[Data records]
▬▬▬▬▬▬
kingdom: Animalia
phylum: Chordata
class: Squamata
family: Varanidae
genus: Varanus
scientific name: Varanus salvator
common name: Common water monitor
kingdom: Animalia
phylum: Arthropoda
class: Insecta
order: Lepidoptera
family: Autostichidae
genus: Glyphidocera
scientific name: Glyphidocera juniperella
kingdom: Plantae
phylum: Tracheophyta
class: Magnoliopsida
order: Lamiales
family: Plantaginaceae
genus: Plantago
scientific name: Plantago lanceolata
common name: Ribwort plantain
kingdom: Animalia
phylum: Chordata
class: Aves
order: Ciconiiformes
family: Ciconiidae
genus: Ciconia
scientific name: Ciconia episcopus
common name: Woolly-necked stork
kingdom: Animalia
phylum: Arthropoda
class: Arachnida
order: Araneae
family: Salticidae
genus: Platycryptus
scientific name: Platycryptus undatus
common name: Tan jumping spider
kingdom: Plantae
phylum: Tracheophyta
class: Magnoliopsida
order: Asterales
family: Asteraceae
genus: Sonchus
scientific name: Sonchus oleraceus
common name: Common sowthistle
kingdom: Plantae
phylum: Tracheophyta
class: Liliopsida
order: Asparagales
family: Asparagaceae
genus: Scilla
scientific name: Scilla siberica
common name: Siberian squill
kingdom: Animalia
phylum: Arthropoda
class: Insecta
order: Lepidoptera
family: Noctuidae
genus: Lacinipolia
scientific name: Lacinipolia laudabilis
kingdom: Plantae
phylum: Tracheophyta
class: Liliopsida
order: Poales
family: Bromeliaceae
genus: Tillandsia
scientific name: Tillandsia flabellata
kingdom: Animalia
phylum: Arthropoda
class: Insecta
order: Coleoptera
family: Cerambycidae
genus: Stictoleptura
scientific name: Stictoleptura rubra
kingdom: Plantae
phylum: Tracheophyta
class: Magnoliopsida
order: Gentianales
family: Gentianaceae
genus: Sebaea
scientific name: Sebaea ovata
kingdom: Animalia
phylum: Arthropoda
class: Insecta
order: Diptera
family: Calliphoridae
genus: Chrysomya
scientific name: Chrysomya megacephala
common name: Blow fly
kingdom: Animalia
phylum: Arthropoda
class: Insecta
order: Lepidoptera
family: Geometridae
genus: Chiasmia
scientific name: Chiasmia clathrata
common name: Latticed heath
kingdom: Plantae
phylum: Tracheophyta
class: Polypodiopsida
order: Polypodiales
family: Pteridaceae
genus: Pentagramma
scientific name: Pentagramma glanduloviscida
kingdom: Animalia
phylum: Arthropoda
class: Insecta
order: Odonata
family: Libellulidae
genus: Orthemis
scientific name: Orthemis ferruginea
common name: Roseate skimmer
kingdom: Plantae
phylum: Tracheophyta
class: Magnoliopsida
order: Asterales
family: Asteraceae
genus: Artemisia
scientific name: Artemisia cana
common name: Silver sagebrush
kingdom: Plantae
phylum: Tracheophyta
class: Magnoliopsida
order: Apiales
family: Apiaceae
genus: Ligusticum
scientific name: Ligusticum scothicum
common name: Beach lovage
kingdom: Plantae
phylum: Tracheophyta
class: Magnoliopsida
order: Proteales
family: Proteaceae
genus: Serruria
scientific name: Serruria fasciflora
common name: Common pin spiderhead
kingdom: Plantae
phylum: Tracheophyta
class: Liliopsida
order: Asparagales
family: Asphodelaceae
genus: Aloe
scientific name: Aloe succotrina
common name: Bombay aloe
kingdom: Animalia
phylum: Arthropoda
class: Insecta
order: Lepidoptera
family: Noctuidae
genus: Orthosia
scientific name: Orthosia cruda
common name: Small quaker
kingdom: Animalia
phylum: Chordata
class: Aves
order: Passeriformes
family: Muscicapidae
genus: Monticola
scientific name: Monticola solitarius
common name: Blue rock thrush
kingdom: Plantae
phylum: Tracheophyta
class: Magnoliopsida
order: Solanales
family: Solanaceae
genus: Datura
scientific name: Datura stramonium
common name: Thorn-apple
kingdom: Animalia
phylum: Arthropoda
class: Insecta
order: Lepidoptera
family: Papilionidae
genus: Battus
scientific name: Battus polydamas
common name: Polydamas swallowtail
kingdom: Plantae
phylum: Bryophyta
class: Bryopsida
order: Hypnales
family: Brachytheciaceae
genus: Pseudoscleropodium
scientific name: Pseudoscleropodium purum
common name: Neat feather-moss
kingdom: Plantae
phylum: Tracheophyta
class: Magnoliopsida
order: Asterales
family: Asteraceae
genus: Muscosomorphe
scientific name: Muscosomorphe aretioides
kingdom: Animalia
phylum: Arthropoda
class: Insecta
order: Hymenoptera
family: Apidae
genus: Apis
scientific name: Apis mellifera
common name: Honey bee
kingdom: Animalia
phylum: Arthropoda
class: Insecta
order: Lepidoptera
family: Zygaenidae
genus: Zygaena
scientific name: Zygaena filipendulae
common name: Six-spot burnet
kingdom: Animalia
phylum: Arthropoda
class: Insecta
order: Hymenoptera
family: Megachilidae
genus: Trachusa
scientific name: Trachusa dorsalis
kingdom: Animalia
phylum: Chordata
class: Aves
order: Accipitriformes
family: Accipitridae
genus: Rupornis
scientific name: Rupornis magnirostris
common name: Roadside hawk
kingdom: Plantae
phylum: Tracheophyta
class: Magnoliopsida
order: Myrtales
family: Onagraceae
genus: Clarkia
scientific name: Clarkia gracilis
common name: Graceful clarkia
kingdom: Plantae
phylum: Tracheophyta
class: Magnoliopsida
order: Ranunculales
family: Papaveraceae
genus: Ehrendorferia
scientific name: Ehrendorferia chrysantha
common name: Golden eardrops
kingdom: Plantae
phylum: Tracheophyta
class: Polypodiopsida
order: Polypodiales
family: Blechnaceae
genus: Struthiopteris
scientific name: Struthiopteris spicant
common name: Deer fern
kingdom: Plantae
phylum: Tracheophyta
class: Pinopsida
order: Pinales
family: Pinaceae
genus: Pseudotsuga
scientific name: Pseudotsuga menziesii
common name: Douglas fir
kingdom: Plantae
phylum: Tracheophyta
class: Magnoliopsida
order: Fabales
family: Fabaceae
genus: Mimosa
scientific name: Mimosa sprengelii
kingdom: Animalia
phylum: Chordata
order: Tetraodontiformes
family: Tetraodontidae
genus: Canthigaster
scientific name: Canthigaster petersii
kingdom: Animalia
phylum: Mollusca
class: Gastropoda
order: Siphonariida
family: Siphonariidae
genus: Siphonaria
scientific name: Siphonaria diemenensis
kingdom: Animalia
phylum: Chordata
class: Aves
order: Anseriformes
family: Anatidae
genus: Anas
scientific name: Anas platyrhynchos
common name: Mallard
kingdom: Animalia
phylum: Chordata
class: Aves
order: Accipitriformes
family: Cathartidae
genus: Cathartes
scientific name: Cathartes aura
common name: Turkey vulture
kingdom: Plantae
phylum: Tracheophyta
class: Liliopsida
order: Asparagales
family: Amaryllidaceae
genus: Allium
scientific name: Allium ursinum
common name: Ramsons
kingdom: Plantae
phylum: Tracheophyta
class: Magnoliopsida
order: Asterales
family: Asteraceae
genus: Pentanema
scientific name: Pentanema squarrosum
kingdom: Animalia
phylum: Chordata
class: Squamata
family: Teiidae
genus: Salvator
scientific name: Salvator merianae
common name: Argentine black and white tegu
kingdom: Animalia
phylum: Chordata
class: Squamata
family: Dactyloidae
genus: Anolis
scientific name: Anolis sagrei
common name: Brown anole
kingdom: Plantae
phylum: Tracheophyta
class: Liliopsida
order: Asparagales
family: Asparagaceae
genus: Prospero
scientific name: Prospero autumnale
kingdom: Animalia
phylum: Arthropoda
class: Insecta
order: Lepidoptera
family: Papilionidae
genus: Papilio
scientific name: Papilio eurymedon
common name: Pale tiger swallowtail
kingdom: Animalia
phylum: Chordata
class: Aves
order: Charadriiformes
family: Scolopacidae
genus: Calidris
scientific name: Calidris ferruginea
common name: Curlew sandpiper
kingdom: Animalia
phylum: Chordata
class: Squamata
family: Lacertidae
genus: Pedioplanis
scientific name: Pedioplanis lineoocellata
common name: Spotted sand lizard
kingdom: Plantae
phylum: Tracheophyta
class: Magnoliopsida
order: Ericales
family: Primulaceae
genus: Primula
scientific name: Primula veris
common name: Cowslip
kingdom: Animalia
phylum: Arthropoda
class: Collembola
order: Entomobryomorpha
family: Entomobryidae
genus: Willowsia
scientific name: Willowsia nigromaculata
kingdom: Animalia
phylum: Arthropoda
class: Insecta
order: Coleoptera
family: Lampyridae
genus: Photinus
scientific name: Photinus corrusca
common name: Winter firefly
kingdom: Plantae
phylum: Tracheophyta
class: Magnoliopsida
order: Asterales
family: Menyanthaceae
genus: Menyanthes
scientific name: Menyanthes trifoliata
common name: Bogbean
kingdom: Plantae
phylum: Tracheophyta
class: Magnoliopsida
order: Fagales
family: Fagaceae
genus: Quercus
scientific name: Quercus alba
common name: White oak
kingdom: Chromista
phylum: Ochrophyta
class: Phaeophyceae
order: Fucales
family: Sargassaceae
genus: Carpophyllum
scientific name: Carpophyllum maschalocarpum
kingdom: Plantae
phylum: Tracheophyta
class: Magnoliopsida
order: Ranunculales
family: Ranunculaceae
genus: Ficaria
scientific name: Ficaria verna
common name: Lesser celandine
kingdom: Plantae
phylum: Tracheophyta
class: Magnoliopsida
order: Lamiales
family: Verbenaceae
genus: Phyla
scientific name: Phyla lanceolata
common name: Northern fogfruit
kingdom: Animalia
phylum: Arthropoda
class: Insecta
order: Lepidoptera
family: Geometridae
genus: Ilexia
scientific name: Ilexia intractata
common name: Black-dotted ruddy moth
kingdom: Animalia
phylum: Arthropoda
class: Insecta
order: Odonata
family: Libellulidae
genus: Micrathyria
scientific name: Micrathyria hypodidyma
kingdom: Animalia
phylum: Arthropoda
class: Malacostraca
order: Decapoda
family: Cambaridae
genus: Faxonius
▬▬▬▬▬▬
• **Work instructions**: Copy the lines of the material above word for word, beginning with the line that contains "common name: Lesser celandine" and continuing through the last line of the material.

• **Finished task**:
common name: Lesser celandine
kingdom: Plantae
phylum: Tracheophyta
class: Magnoliopsida
order: Lamiales
family: Verbenaceae
genus: Phyla
scientific name: Phyla lanceolata
common name: Northern fogfruit
kingdom: Animalia
phylum: Arthropoda
class: Insecta
order: Lepidoptera
family: Geometridae
genus: Ilexia
scientific name: Ilexia intractata
common name: Black-dotted ruddy moth
kingdom: Animalia
phylum: Arthropoda
class: Insecta
order: Odonata
family: Libellulidae
genus: Micrathyria
scientific name: Micrathyria hypodidyma
kingdom: Animalia
phylum: Arthropoda
class: Malacostraca
order: Decapoda
family: Cambaridae
genus: Faxonius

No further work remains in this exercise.